I’ve seen the news. Thousands of people have lost everything they own at the hand of storms whose tame names “Harvey” and “Irma” make them sound more like a bingo-loving couple of sixty years than two of the most powerful hurricanes in modern history. I’ve seen the interviews: “It’s just stuff. We’re still alive—we still have each other, and that’s all that really matters.” And it’s true. It’s just stuff. Regardless of what makes it inside the cargo hold of an airplane or a 20-foot container on the back of a ship, I’ll have my husband and four kids buckled beside me in the back row of the economy section of a 747, right next to the lavatory, no doubt. We’ll be together, and that should be enough.

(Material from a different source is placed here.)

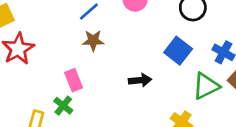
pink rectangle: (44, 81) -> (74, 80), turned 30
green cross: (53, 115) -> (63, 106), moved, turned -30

Because it’s just stuff, right?
Weary hurricane victims may look into the camera and say it’s just stuff, and I may speak those words when I toss a well-worn blanket into the box marked “give away,” but don’t miss the cost behind those words. Because it’s not just stuff. It’s memories. It’s a lifetime built. It’s the peaks and troughs of your story told through casserole dishes and a hope chest and your son’s first Lego set. As Jennifer Trafton so beautifully states, it’s home, “…the place in the world that is both your soul’s sanctuary and the anchor of your story.”
As is true with most things, it’s both/and. It’s stuff, but it’s not just stuff. To say “People are what matter the most—they’re the only things in life that aren’t irreplaceable,” doesn’t mean it doesn’t hurt to leave things behind, or to have them taken away from you against your will by a pounding storm surge. My desires for stability, for memories, for home do not negate my firm belief that God is sovereign, or that it is worth it to go where He leads, no matter the cost. But oh, it’s important to recognize the cost.
I walked through my house and then sat on the porch swing—the swing that probably won’t go with us—and I cried. And I imagined Jesus beside me, not condemning me for being worldly or materialistic, but sitting with me in my grief, because He knows it’s hard to let go. His empathy gives me courage to follow the bend in the road, hands open, trusting the bigger Story that will make my story make sense in the end.